To contextualize the surveillance program data, outcomes will be compared to those of participants with primary biliary cholangitis (PBC) who became pregnant after their PBC diagnosis but were not exposed to elafibranor, using publicly available literature, as well as considering general population data.

Outcomes

Primary Safety Endpoint:
• Prevalence of congenital malformations.
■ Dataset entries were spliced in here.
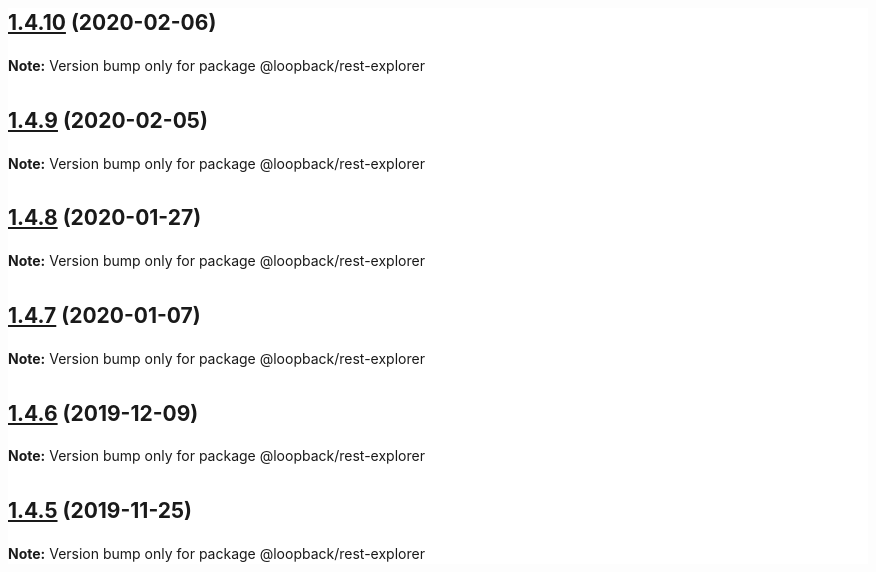 



## [1.4.10](https://github.com/loopbackio/loopback-next/compare/@loopback/rest-explorer@1.4.9...@loopback/rest-explorer@1.4.10) (2020-02-06)

**Note:** Version bump only for package @loopback/rest-explorer





## [1.4.9](https://github.com/loopbackio/loopback-next/compare/@loopback/rest-explorer@1.4.8...@loopback/rest-explorer@1.4.9) (2020-02-05)

**Note:** Version bump only for package @loopback/rest-explorer





## [1.4.8](https://github.com/loopbackio/loopback-next/compare/@loopback/rest-explorer@1.4.7...@loopback/rest-explorer@1.4.8) (2020-01-27)

**Note:** Version bump only for package @loopback/rest-explorer





## [1.4.7](https://github.com/loopbackio/loopback-next/compare/@loopback/rest-explorer@1.4.6...@loopback/rest-explorer@1.4.7) (2020-01-07)

**Note:** Version bump only for package @loopback/rest-explorer





## [1.4.6](https://github.com/loopbackio/loopback-next/compare/@loopback/rest-explorer@1.4.5...@loopback/rest-explorer@1.4.6) (2019-12-09)

**Note:** Version bump only for package @loopback/rest-explorer





## [1.4.5](https://github.com/loopbackio/loopback-next/compare/@loopback/rest-explorer@1.4.4...@loopback/rest-explorer@1.4.5) (2019-11-25)

**Note:** Version bump only for package @loopback/rest-explorer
Secondary Safety Endpoints:
• Prevalence of minor and major congenital malformations
• Prevalence of molar/ectopic pregnancy
• Prevalence of fetal loss, including SAB, stillbirths, and terminations (medically indicated or elective or medically indicated abortion)
• Prevalence of live births
• Prevalence of premature delivery
• Prevalence of infants born SGA
• Prevalence of neonatal/infant death
• Prevalence of postnatal growth deficiency at 4 months, 12 months and 24 months
• Prevalence of infant developmental delay at 4 months, 12 months and 24 months
• Prevalence of infant healthcare requirements and interventions not considered standard, including but not limited to:
- Infant hospitalization due to serious illness
- Emergency department visits
- Specialist or other healthcare professional consultations
- Developmental assessments and interventions
- Therapeutic services
- Educational support and adaptations
• Incidence and nature of all adverse events (AEs)
• Changes in biochemical markers of cholestasis from last available measurement before pregnancy and through pregnancy and postpartum:
- ALP
- Bilirubin
- ALT
- AST
- GGT
- Albumin
- Bile acids
- Creatine phosphokinase (CPK)
- Lipid profile (including total cholesterol, LDL-C, HDL-C, VLDL-C and triglycerides)

Data analysis plan

All the analyses will be primarily descriptive in nature. For each continuous variable, the number of observations, median, mean, standard deviation, interquartile range, minimum and maximum will be reported. For each categorical variable, the frequency and percentage in each category will be reported. The frequency and percentage of subjects with missing data for each data point will be presented. Results will be rounded off to one decimal place; therefore, percentages may not always add up to 100.

The prevalence of each outcome will be calculated by dividing the number of cases of the outcome by the appropriate denominator for that particular outcome.

The study will include planned interim clinical reports, with the first to be drafted by the end of September 2030.